Here's some bad news for my home town in the near future

http://cmsimg.gdn.mydesert.com/apps/pbcsi.dll/bilde?Site=J1&Date=20120622&Category=NEWS07&ArtNo=206220311&Ref=AR&MaxW=640&Border=0&Study-Coachella-Valley-temps-could-rise-5-degrees-by-2041-change-landscape
First, I have to say I don't remember ANY smog blocking our view of the mountains like that when I was a kid.  The only memory that comes even close to the Santa Rosas and San Jacinto ever looking like the above picture was the day after the 1992 Landers' earthquake; it shook up so much dust and sand, you literally couldn't see the mountains. But if it really is going to get as hot as they say, I am sad for the ecological changes that will take place.  I have walked through much of the desert and mountains, and I can't imagine growing up there without it.

This ties in nicely with Silent Spring.  I just read her anecdote about how spraying for sagebrush in the American West completely altered all of the flora and fauna. Reading about how the ranchers wanted the sagebrush gone for grazing land painfully reminded me of a similarly selfish though I had when I was a child.

As a small girl (around 6), my daily ride to school would take me through the manicured and sculpted neighborhoods of the developed areas and out onto the highway that wound through the still-untouched desert.  Nothing but creosote and verbena and dunes in every direction for a good 20 minutes.  As a 6 year old with a short attention span, I would look at the vast desert and quickly become bored with it.  I clearly remembering complaining to my mom one day, "when are they going to build something here so it isn't so ugly?" 

For some reason, that selfish sentiment of a 6 year old me has stuck with me ever since.  It wasn't long after that, that my teachers actually began teaching us science (which is amazing considering I went to an evangelical private school). When my 4th grade teacher began our ecology unit, my perspective of the desert changed almost overnight from seeing it as a wasteland to appreciating the astounding diversity the desert can harbor.

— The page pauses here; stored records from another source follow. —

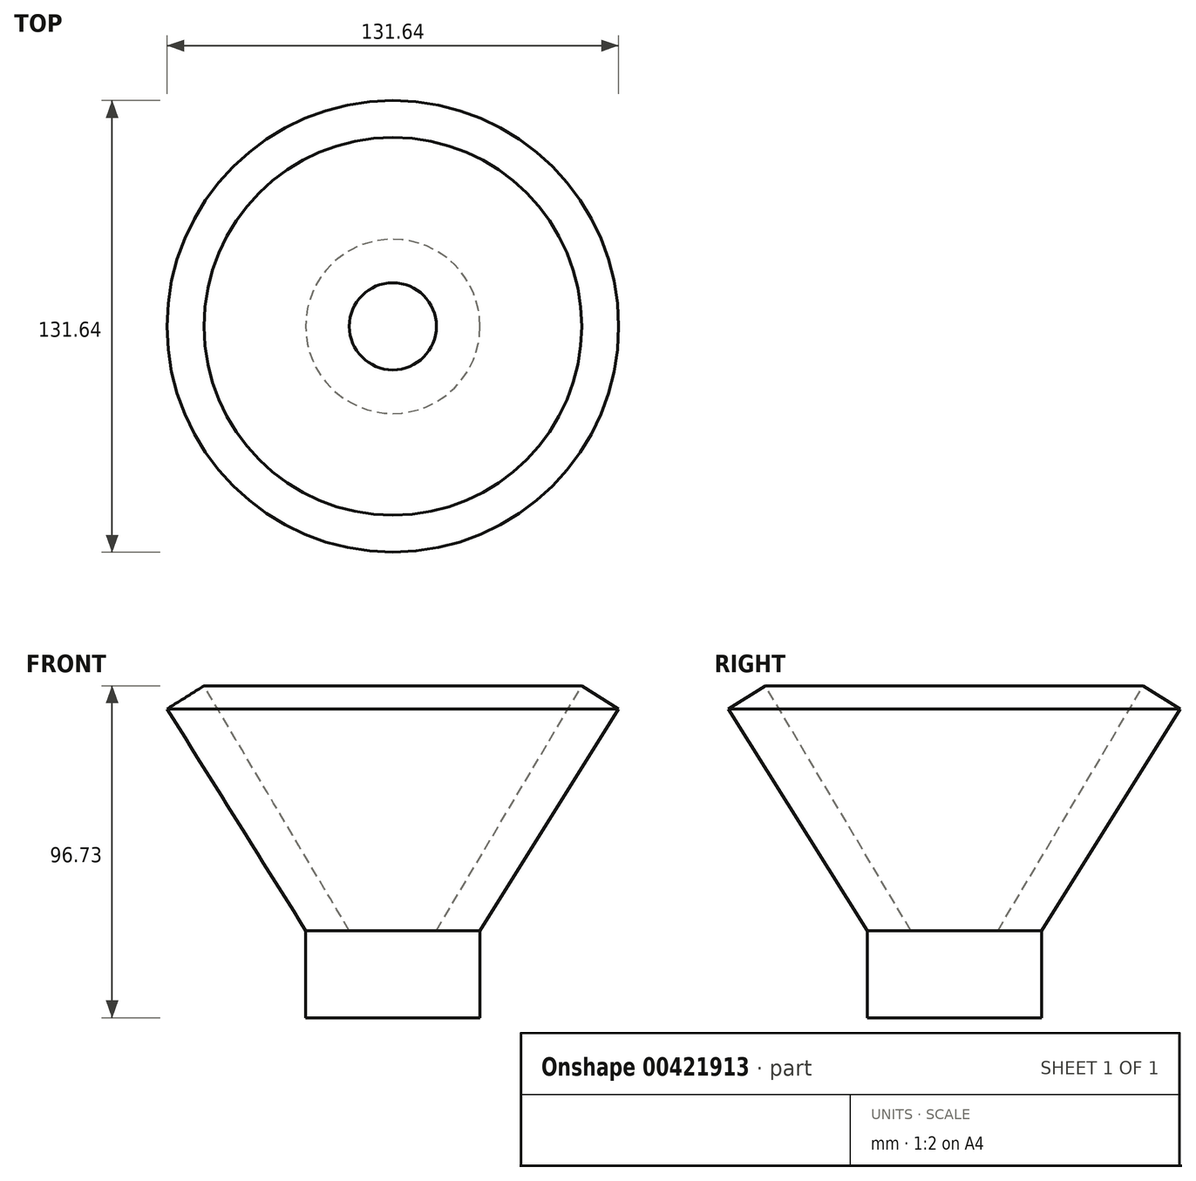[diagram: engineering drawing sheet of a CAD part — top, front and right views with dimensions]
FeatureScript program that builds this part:
annotation { "Feature Type Name" : "Feature", "Feature Type Description" : "" }
export const myFeature = defineFeature(function(context is Context, id is Id, definition is map)
    precondition{}
    {
        {
            var Q0;
            Q0=qCreatedBy(makeId("Front.planeOp"),FACE);
            var sketch = newSketch(context, id + "F0", { "sketchPlane" : qUnion([Q0])});
            skLineSegment(sketch, "E0", {"start": v(-25.4, -25.4) * mm, "end": v(0, -25.4) * mm});
            skLineSegment(sketch, "E1", {"start": v(0, -25.4) * mm, "end": v(0, 0) * mm});
            skLineSegment(sketch, "E2", {"start": v(0, 0) * mm, "end": v(40.42, 64.6) * mm});
            skLineSegment(sketch, "E3", {"start": v(-25.4, -25.4) * mm, "end": v(-25.4, 0) * mm});
            skLineSegment(sketch, "E4", {"start": v(40.42, 64.6) * mm, "end": v(29.65, 71.33) * mm});
            skLineSegment(sketch, "E5", {"start": v(-25.4, 0) * mm, "end": v(-12.7, 0) * mm});
            skLineSegment(sketch, "E6", {"start": v(-12.7, 0) * mm, "end": v(29.65, 71.33) * mm});
            skSolve(sketch);
        }
        {
            var Q0;
            Q0=makeQuery(id+"F0.imprint","IMPRINT",FACE,{"disambiguationData":[TD([[makeQuery(id+"F0.imprint","IMPRINT",EDGE,{"derivedFrom":sQuery(id+"F0.wireOp",EDGE,"E0")}),1.0]])]});
            var Q1;
            Q1=sQuery(id+"F0.wireOp",EDGE,"E3");
            revolve(context, id + "F1", {"entities" : qUnion([Q0]), "axis" : qUnion([Q1]), "revolveType" : RevolveType.FULL});
        }
    });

Not long after that came the boom of the early 1990's, and with it the development.  I have walked around with a guilty conscience about it for all this time, that my young wish was what brought all the development to the desert. I never felt guilty about my parents' divorce, but I felt responsible for destroying the desert.

Developers bought up the untouched desert. Hell, I used to take a short-cut to high school through several acres of desert, until it became a housing complex.  When you look at building statistics, the Coachella Valley is usually near the top of the list.  Population has skyrocketed, and with it came all those cars that made the smog in the picture above.

And this, in short, is one of the reasons I don't like visiting home. It's too sad.